Les fantasmes dit « d’hommes » sont largement influencés par la conception que l’on a d’un homme. Dans notre société la violence, sous différentes formes, est un acte rattaché à l’homme car elle engendre le corps en action, de l’énergie, du muscle etc
— Claire Drivet


Quand on voit que les entreprises porno sont majoritairement tenues par des hommes, que la majorité des consommateurs sont des hommes, que les sites en eux-mêmes semblent penser pour un public masculin (en passant par les pubs aux catégories), il est clair que l’industrie pornographique reste par et pour les hommes. Mais ces fantasmes violents, majoritairement mis en scène dans les vidéos porno, sont-ils quant à eux exclusivement masculin ? Les femmes qui en consomment sont-elles seulement matrixées par la société dans laquelle elles baignent ? Qu’on réponde oui ou non à cette question, le fait est que la majorité des sites sont faits par et pour les hommes, que la multinationale Ayla (Mindgeek pour les anciens) est tenu par un homme. Mesdames, même si on adhérait à la théorie comme quoi une envie de faciale germerait dans nos esprits sans influences extérieures, c’est quand même un homme qui le remodèle au final.

Un porno féministe ? 

Le porno dit « féministe », beaucoup plus éthique, avec des conditions de travail dignes et d’autres valeurs mises en scène (comme l’érotisme, le respect, en bref autre chose qu’un bukkake hardcore) reste très minoritaire. Globalement absent des grands sites, souvent payant, il est encore dans l’ombre de cette gigantesque industrie.
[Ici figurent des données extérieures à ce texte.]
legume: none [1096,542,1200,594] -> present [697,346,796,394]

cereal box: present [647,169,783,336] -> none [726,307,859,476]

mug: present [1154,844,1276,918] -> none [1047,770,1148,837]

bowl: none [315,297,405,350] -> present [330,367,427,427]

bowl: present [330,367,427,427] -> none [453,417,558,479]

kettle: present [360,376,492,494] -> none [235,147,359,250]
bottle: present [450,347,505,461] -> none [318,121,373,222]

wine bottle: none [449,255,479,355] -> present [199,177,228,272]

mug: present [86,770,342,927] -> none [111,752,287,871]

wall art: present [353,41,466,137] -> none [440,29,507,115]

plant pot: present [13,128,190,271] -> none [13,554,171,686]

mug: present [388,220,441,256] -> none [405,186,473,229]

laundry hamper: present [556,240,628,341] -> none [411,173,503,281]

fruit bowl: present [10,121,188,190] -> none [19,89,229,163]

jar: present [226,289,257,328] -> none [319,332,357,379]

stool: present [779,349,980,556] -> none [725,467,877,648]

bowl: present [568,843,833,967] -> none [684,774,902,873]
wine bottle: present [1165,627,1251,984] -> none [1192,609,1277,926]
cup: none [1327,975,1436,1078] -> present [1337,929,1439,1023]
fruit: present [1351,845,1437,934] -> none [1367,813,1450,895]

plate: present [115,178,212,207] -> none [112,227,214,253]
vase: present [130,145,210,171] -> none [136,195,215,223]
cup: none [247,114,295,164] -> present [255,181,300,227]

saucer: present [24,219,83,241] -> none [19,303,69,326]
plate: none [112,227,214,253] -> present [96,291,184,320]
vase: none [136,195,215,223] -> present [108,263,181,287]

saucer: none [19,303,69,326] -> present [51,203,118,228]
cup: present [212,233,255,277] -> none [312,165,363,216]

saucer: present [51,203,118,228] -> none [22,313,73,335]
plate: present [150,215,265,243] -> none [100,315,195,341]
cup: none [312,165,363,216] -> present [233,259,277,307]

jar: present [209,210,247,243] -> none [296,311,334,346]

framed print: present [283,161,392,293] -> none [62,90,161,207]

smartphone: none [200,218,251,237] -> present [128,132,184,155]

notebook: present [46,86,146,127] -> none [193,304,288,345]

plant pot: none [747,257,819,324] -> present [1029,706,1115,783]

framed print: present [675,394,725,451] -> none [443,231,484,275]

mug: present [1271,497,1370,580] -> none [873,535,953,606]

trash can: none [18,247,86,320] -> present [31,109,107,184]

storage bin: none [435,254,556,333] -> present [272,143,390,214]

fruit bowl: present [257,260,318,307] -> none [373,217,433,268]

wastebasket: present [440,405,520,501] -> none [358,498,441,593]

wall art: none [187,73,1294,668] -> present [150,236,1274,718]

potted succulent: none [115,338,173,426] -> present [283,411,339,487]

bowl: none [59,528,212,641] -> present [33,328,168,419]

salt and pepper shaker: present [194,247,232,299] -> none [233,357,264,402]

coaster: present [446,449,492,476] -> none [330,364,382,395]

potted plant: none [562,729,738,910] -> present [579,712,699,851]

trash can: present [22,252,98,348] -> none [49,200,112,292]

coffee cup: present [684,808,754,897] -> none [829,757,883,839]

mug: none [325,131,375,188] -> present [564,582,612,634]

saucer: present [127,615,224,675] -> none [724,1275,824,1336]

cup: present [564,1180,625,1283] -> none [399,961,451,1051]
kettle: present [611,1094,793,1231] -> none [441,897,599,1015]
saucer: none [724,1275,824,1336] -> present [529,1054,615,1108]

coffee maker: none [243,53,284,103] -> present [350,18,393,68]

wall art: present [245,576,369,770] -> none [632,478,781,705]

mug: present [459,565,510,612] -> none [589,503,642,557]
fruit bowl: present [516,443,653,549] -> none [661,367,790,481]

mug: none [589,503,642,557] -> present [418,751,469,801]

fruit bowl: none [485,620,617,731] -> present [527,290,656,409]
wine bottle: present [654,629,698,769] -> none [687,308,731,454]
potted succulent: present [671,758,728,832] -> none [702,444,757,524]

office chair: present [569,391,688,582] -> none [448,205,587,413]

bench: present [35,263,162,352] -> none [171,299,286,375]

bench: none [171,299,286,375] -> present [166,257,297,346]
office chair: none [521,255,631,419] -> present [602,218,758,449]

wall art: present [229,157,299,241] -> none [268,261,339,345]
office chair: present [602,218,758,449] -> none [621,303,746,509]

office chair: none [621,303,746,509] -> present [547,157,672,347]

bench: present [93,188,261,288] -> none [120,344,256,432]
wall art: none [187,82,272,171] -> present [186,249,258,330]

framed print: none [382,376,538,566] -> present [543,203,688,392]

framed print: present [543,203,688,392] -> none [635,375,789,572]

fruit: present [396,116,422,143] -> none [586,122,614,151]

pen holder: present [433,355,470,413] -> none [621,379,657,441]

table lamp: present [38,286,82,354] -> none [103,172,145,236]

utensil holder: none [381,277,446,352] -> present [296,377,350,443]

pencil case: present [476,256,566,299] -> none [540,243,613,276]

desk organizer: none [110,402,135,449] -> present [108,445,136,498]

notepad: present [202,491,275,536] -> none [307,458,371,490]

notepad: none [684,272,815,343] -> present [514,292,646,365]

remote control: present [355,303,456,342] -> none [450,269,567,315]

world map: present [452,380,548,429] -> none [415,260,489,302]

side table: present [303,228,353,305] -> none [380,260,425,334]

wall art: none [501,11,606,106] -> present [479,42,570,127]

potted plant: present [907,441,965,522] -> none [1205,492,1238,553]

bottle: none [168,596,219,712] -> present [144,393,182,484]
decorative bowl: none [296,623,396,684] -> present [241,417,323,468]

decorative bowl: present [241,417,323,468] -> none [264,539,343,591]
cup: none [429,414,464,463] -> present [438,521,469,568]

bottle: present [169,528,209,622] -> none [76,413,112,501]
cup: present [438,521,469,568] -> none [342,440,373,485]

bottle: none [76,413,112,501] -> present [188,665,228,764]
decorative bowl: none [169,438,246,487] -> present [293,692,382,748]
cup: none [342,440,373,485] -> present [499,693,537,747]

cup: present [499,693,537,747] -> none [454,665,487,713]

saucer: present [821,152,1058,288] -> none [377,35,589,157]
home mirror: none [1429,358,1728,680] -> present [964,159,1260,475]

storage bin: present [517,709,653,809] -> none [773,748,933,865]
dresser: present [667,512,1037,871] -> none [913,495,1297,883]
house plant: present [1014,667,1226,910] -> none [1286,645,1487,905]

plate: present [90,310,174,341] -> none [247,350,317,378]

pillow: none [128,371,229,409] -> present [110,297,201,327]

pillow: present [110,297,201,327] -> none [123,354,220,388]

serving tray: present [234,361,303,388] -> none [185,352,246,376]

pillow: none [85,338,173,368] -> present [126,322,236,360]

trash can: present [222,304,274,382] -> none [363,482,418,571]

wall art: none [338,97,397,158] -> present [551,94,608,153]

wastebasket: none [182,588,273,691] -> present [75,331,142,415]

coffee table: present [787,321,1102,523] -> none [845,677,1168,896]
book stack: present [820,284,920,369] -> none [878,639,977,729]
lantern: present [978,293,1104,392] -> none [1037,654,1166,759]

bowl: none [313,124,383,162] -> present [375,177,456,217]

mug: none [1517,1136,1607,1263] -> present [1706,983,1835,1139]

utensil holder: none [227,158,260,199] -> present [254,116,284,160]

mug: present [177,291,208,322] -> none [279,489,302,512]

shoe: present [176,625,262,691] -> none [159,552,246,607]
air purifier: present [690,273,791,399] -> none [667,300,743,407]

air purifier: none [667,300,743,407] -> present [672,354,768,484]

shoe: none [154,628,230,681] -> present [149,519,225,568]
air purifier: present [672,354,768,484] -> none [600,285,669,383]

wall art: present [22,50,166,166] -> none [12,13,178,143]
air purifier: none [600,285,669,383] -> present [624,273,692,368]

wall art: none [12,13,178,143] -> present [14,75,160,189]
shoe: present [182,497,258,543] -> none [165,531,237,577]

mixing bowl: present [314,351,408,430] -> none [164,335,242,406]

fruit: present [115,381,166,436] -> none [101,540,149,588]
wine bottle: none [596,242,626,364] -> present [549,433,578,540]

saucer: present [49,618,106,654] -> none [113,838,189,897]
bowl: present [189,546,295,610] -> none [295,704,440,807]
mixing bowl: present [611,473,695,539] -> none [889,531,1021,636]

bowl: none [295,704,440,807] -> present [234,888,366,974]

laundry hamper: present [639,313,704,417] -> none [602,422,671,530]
Au final, deux couches de débat quand on touche à ses questions : l’éthique (ou la non-éthique) de l’industrie interne et la violence des fantasmes, des scènes, des « kinks », représentés. Si la première problématique est indiscutable, la seconde développe des notions plus floues. 

D’ailleurs, le terme « kink-shaming » (critiquer des goûts sexuels – qui sont dans la limite légale bien sûr – est critiquable) ne pourrait bien être qu’un pare-feu développé par les industries X pour justifier leur crescendo de dégradation. 

Qu’en retenir ?

Le porno, incluant images, écrits et vidéos, a toujours existé. Mais internet – et particulièrement l’explosion du streaming – a fait exploser l’industrie. Dans le monde du féminisme, son positionnement sur la question porno est un badge qui creuse encore la crevasse entre radicales et libérales. 

Alors, le porno alimente-t-il la violence ou la violence alimente-t-elle le porno ? Les femmes subissent-elles les fantasmes de plus en plus pervers des hommes ? Les leurs ne seraient que l’effet nocif d’un patriarcat qui les prend à la gorge ? Ou bien elles aussi y prennent-elles part ? Où est la ligne entre puritanisme et prévention ? Entre libération sexuelle et endoctrinement ? Faut-il bannir le porno ou bien le réguler ? Est-il même possible de le réguler quand on remarque l’ampleur de l’industrie ? Tant de questions qui donnent envie de se taper le crâne contre un mur. Pour les jeunes féministes de la GenZ, ce n’est pas facile. La surconscience des problématiques, des influences sous-jacentes du patriarcat sur nos comportements, nos envies, implique une lourdeur de réflexion que n’avaient sans doute pas nos mères (à quel prix se paie un peu de naïveté, that is the question). En attendant que l’état applique ses régulations, cela fait d’ailleurs plusieurs années que le gouvernement tente de réguler l’accès aux sites porno, il s’agit sans doute de fixer personnellement ses limites. Au-delà des goûts et des couleurs, tant que le X restera si problématique dans ses conditions de travail, son revenge-porn, son streaming, son accès facile pour les mineurs, il en va aussi de la responsabilité du consommateur.